Flag: This restaurant is now closed!
Gabriel and I started doing Thursday lunches during our hour break between civil practice lectures and civil practice tutorials. It’s a lot better than eating (my)
cardboard circles rice thins or (his) rectangular sandwiches. For one of our first lunches, we went to check out Pasta Goma.
The name Pasta Goma has been tossed around a few times on social media and unsurprisingly so. The cuisine they offer is technically ‘fusion’ mixing Italian pasta with Japanese elements, two of the most popular eating genres around Sydney. However I’m not sure if this fusion element is done intentionally so or not. If you were to eat Italian food in Japan, it would probably quite resemble this kind of fare. Sure they would offer ‘classics’ like Napolitano or Carbonara but there’s definitely that distinct Japanese taste to their version of Western cuisine that makes you wonder if they ever sneak in some dashi into the sauce or not. And these are restaurants marketed as ‘Italian’ not ‘Italian-Japanese’. This is probably just another case of chicken teriyaki sushi (Australian-Japanese sushi) so I won’t bore you all with semantics about food taxonomy. The restaurant is in quite a central spot, located right next to Shark Hotel which the restaurant shares a bathroom with.
The menu is very well structured, particularly for those like me who get quite overwhelmed at too many options. Pasta options are classified under ‘Wafu’, ‘Cream’, ‘Black Miso’, ‘Tomato’ and ‘Goma’, while the rice dishes are split into curry rice and omurice. It’s also amusing to note that the photos in the menu all have three cartoon looking edamame beans placed at sections around the rim of the plate.

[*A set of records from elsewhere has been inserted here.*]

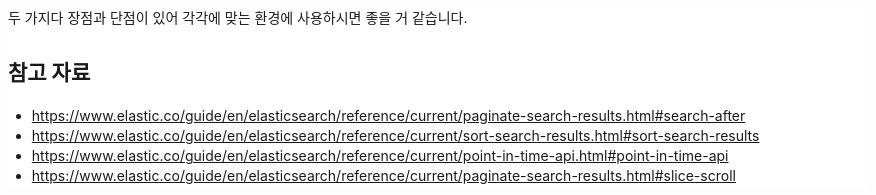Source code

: 두 가지다 장점과 단점이 있어 각각에 맞는 환경에 사용하시면 좋을 거 같습니다.


## 참고 자료
- https://www.elastic.co/guide/en/elasticsearch/reference/current/paginate-search-results.html#search-after
- https://www.elastic.co/guide/en/elasticsearch/reference/current/sort-search-results.html#sort-search-results
- https://www.elastic.co/guide/en/elasticsearch/reference/current/point-in-time-api.html#point-in-time-api
- https://www.elastic.co/guide/en/elasticsearch/reference/current/paginate-search-results.html#slice-scroll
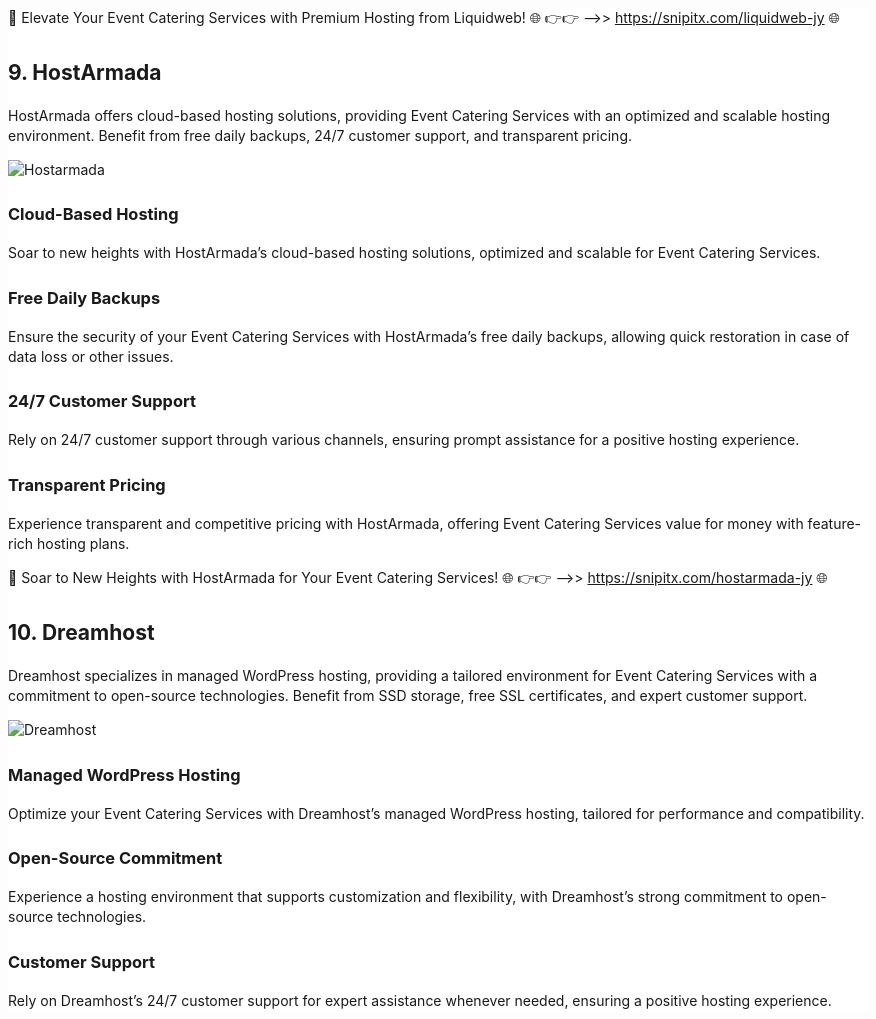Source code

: 🚀 Elevate Your Event Catering Services with Premium Hosting from Liquidweb! 🌐
👉👉 -->> https://snipitx.com/liquidweb-jy 🌐

## 9. HostArmada

HostArmada offers cloud-based hosting solutions, providing Event Catering Services with an optimized and scalable hosting environment. Benefit from free daily backups, 24/7 customer support, and transparent pricing.

![Hostarmada](https://i.imgur.com/KFbdf3o.jpeg "Hostarmada Hosting")

### Cloud-Based Hosting
Soar to new heights with HostArmada’s cloud-based hosting solutions, optimized and scalable for Event Catering Services.

### Free Daily Backups
Ensure the security of your Event Catering Services with HostArmada’s free daily backups, allowing quick restoration in case of data loss or other issues.

### 24/7 Customer Support
Rely on 24/7 customer support through various channels, ensuring prompt assistance for a positive hosting experience.

### Transparent Pricing
Experience transparent and competitive pricing with HostArmada, offering Event Catering Services value for money with feature-rich hosting plans.

🚀 Soar to New Heights with HostArmada for Your Event Catering Services! 🌐
👉👉 -->> https://snipitx.com/hostarmada-jy 🌐

## 10. Dreamhost

Dreamhost specializes in managed WordPress hosting, providing a tailored environment for Event Catering Services with a commitment to open-source technologies. Benefit from SSD storage, free SSL certificates, and expert customer support.

![Dreamhost](https://i.imgur.com/rXIg8ip.jpeg "Dreamhost Hosting")

### Managed WordPress Hosting
Optimize your Event Catering Services with Dreamhost’s managed WordPress hosting, tailored for performance and compatibility.

### Open-Source Commitment
Experience a hosting environment that supports customization and flexibility, with Dreamhost’s strong commitment to open-source technologies.

### Customer Support
Rely on Dreamhost’s 24/7 customer support for expert assistance whenever needed, ensuring a positive hosting experience.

True to the menu’s depiction, all our pasta dishes come with them as well!
I can’t remember if we are celebrating a particular event/occasion or Gabriel is simply hungry, but he orders two things. This is the first that arrives, a simple Curry Rice ($9). I didn’t end up trying any of this but it looks like standard curry rice fare to me. Which isn’t necessarily a bad thing considering the very affordable price-tag. Nat and I used to make a tonne of curry rice at home and freeze it for times when we’re too lazy to cook.
Gab’s also gets the Kimchi Natto Onsentamago Wafu Pasta ($13) and for some reason, fails to realise that it comes with natto until the dish actually arrives. We’ve both tried natto and neither of us are a fan so it gets left to the side of the plate to be forgotten. Gab quite likes the kimchi element of it and is a fan of the spring egg of course.
Mine is the Unagi to Onsentamago Wafu Pasta ($25) which also comes with a sauna egg. The price tag is quite a bit heftier than the rest of the menu items but I feel like splurging on some really good eel. It’s not bad and as you can see the portion is quite sizable as well. I think eel and tamago make an egg-cellent combo whether its onsen tamago or tamagoyaki because the flavour from the eel really imparts itself on the egg which has such a creamy texture.
Worth mentioning that I initially ordered this as a set (to come with salad and miso soup) but the waitress completely forgot. I decided I wouldn’t flag it unless I was inappropriately charged for it but it didn’t appear on the bill so I didn’t say anything.
Our spread that afternoon. I think I would definitely come back here if I am in the area because the price are quite affordable and the food wasn’t bad. Nothing particularly mind-blowing but decent enough to warrant a return.
Last image of some gooey natto goodness.